Instructions for the task — From the records below, transcribe only the lines running from the one with "60: (115, 141)" through the one with "116: (168, 260)". Keep both of those end lines.

Data supplied —
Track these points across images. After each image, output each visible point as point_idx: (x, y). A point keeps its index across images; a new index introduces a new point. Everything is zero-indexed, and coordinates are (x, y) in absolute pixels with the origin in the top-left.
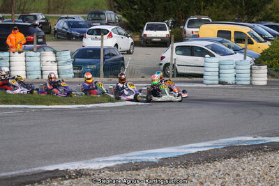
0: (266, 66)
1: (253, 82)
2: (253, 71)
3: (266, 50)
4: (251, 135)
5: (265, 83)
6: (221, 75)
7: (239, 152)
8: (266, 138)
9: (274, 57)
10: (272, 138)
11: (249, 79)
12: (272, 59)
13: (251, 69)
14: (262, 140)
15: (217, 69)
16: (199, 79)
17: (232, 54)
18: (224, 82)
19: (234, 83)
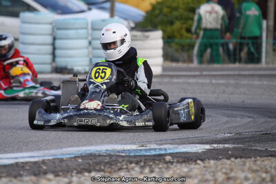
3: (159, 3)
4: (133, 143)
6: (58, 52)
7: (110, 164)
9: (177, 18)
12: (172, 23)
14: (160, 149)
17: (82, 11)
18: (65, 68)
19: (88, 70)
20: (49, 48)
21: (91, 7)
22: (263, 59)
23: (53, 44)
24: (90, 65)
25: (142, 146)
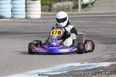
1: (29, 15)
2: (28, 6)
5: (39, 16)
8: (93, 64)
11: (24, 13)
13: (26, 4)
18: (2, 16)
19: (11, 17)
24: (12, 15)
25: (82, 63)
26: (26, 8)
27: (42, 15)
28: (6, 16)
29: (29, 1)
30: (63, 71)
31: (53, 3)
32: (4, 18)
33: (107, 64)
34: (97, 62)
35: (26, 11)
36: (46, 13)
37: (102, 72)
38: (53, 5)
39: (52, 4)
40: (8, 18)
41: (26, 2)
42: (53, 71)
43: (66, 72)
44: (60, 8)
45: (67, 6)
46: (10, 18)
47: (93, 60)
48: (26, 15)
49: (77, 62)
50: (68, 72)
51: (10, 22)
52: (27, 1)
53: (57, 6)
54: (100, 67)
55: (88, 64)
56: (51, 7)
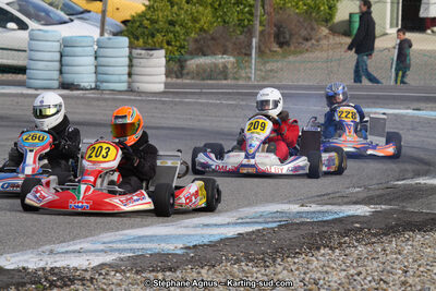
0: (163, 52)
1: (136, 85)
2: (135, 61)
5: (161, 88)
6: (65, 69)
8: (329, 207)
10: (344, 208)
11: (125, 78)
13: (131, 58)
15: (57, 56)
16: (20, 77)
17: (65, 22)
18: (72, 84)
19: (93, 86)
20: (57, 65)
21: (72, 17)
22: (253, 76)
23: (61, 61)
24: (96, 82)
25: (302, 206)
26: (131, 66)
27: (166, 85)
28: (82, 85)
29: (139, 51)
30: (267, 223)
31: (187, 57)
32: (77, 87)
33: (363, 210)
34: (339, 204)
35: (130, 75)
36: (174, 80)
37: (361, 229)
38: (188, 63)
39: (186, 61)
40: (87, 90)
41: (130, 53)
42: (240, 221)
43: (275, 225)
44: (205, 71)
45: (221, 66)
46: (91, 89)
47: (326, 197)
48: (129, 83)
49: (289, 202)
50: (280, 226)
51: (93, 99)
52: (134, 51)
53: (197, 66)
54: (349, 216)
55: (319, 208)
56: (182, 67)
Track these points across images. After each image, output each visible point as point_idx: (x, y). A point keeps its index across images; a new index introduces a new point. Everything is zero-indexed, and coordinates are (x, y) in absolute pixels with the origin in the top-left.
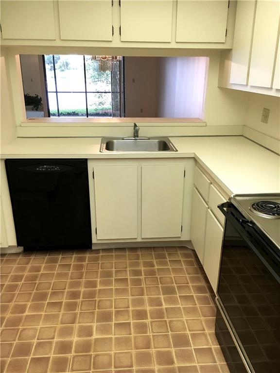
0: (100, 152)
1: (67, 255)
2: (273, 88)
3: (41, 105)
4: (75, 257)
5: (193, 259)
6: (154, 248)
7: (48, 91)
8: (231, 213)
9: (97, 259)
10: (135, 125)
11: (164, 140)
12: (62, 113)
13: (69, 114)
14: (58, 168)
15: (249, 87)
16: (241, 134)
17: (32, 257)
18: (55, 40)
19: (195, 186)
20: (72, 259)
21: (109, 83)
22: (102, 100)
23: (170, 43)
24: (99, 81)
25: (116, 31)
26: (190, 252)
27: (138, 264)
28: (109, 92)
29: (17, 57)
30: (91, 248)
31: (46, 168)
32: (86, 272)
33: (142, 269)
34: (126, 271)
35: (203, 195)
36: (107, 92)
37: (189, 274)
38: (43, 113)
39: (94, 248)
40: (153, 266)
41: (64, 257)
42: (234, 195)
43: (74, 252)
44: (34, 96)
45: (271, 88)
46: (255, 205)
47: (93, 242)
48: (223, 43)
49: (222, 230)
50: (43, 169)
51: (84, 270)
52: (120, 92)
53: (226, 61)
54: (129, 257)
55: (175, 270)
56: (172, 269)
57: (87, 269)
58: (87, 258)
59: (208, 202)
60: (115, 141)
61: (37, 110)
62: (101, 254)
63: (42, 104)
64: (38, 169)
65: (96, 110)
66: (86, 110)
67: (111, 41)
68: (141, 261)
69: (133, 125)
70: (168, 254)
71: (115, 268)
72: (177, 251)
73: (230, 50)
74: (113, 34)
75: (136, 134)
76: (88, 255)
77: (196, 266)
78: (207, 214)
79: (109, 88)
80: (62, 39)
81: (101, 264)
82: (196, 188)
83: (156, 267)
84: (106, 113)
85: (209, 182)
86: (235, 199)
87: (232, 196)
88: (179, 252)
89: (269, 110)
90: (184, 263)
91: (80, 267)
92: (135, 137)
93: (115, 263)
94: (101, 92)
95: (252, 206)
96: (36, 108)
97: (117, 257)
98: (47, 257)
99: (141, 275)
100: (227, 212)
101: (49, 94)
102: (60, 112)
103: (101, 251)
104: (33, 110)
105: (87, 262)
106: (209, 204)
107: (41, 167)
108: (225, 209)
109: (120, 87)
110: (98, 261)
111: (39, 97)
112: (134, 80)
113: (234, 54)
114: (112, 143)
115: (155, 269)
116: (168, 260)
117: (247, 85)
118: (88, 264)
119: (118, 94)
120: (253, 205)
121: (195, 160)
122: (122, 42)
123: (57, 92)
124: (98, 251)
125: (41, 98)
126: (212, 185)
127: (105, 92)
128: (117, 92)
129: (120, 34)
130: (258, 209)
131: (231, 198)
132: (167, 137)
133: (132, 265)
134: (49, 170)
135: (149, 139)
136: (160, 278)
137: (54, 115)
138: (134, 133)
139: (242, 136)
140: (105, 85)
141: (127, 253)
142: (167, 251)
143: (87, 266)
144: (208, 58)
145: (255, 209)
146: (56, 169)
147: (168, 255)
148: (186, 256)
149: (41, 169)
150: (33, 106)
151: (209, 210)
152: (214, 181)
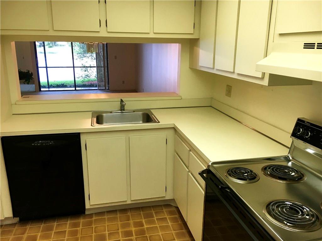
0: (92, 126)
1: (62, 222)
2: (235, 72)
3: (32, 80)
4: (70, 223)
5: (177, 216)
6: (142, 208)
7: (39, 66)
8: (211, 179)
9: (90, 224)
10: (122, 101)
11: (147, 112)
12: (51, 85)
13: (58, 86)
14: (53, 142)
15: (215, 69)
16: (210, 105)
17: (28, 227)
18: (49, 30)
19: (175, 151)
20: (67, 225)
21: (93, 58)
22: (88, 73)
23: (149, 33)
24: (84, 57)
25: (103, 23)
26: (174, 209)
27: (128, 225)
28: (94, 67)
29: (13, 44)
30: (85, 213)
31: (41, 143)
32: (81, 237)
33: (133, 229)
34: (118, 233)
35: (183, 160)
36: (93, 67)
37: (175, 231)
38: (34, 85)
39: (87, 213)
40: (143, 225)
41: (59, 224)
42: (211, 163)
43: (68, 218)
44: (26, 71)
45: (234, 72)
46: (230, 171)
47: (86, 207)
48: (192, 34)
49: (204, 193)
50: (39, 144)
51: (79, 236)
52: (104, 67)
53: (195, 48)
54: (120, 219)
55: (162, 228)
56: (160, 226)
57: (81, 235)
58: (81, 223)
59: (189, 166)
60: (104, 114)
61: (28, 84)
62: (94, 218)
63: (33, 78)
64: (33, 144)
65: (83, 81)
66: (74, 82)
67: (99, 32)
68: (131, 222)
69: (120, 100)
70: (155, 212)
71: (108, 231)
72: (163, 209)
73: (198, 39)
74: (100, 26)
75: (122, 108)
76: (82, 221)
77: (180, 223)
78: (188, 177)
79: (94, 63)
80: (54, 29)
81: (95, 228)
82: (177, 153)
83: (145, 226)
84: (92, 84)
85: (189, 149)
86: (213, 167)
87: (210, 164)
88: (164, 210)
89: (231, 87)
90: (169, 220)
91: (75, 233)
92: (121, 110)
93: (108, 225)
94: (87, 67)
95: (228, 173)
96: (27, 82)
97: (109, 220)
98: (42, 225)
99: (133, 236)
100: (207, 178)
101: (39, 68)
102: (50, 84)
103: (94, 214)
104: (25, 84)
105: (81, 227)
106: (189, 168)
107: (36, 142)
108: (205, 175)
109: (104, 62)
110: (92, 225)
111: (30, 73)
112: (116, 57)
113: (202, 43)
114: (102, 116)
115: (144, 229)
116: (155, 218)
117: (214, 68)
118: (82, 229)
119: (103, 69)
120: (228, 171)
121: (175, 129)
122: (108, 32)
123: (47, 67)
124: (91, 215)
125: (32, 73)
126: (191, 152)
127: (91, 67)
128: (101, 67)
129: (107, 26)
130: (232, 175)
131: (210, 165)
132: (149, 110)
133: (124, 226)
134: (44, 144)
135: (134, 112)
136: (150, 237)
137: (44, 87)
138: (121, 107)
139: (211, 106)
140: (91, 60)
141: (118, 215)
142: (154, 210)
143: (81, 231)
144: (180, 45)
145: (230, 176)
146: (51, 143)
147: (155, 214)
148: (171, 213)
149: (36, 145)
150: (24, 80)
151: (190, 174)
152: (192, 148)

Output below —
60: (115, 141)
61: (37, 110)
62: (101, 254)
63: (42, 104)
64: (38, 169)
65: (96, 110)
66: (86, 110)
67: (111, 41)
68: (141, 261)
69: (133, 125)
70: (168, 254)
71: (115, 268)
72: (177, 251)
73: (230, 50)
74: (113, 34)
75: (136, 134)
76: (88, 255)
77: (196, 266)
78: (207, 214)
79: (109, 88)
80: (62, 39)
81: (101, 264)
82: (196, 188)
83: (156, 267)
84: (106, 113)
85: (209, 182)
86: (235, 199)
87: (232, 196)
88: (179, 252)
89: (269, 110)
90: (184, 263)
91: (80, 267)
92: (135, 137)
93: (115, 263)
94: (101, 92)
95: (252, 206)
96: (36, 108)
97: (117, 257)
98: (47, 257)
99: (141, 275)
100: (227, 212)
101: (49, 94)
102: (60, 112)
103: (101, 251)
104: (33, 110)
105: (87, 262)
106: (209, 204)
107: (41, 167)
108: (225, 209)
109: (120, 87)
110: (98, 261)
111: (39, 97)
112: (134, 80)
113: (234, 54)
114: (112, 143)
115: (155, 269)
116: (168, 260)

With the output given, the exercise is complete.